__Instruction__: The expected result is the full set of records, copied precisely, with images dropped.

START Provided information

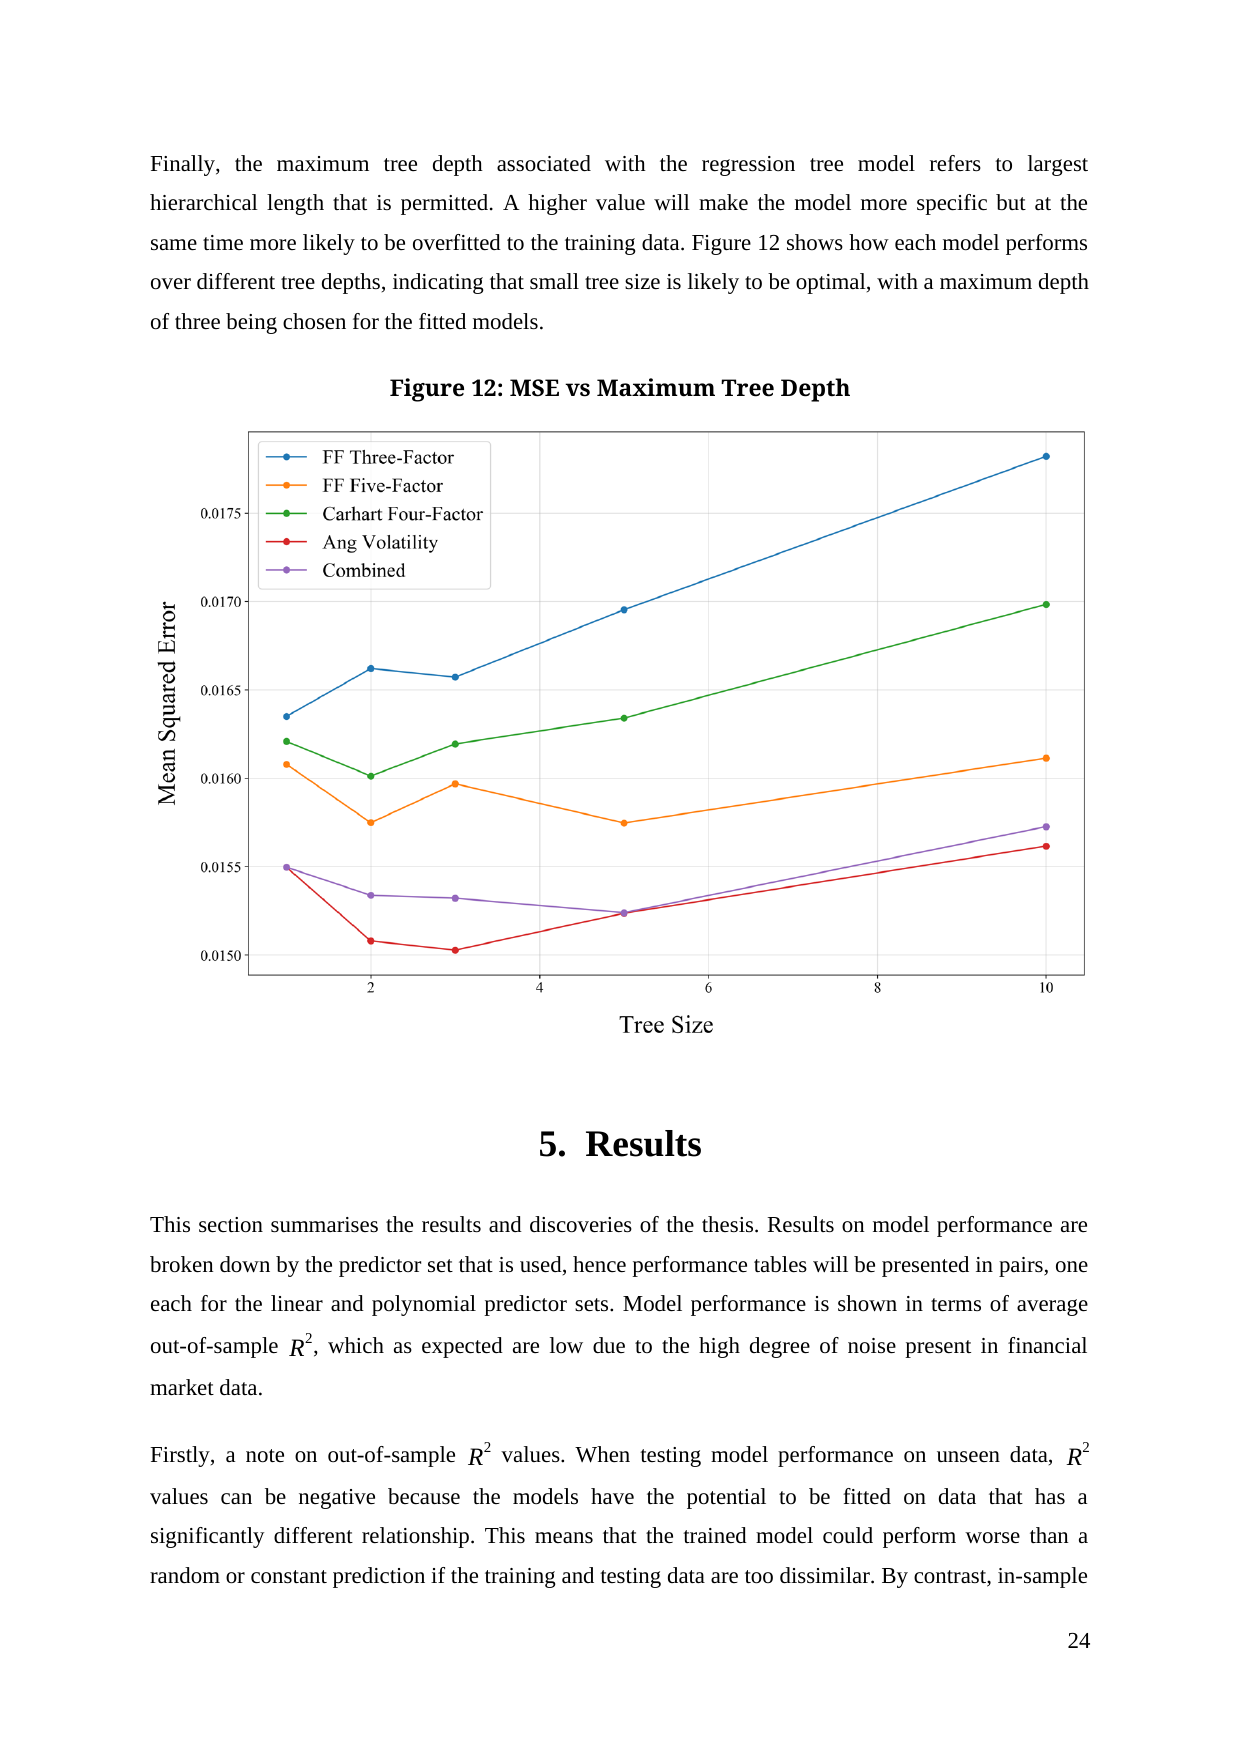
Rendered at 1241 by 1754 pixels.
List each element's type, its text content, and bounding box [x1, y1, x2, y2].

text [150, 1439, 1090, 1588]
text Results [150, 1122, 1090, 1165]
text This section summarises the results and discoveries of the thesis. Results on model performance are broken down by the predictor set that is used, hence performance tables will be presented in pairs, one each for the linear and polynomial predictor sets. Model performance is shown in terms of average out-of-sample , which as expected are low due to the high degree of noise present in financial market data. [150, 1212, 1090, 1401]
text Finally, the maximum tree depth associated with the regression tree model refers to largest hierarchical length that is permitted. A higher value will make the model more specific but at the same time more likely to be overfitted to the training data. Figure 12 shows how each model performs over different tree depths, indicating that small tree size is likely to be optimal, with a maximum depth of three being chosen for the fitted models. [150, 150, 1090, 334]
picture [150, 424, 1091, 1045]
text Figure : MSE vs Maximum Tree Depth [150, 372, 1090, 404]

END Provided information

__Solution to the exercise__:
Rendered at 1241 by 1754 pixels.
List each element's type, its text content, and bounding box [x1, y1, x2, y2].

text [150, 1439, 1090, 1588]
text Results [150, 1122, 1090, 1165]
text This section summarises the results and discoveries of the thesis. Results on model performance are broken down by the predictor set that is used, hence performance tables will be presented in pairs, one each for the linear and polynomial predictor sets. Model performance is shown in terms of average out-of-sample , which as expected are low due to the high degree of noise present in financial market data. [150, 1212, 1090, 1401]
text Finally, the maximum tree depth associated with the regression tree model refers to largest hierarchical length that is permitted. A higher value will make the model more specific but at the same time more likely to be overfitted to the training data. Figure 12 shows how each model performs over different tree depths, indicating that small tree size is likely to be optimal, with a maximum depth of three being chosen for the fitted models. [150, 150, 1090, 334]
picture [150, 424, 1091, 1045]
text Figure : MSE vs Maximum Tree Depth [150, 372, 1090, 404]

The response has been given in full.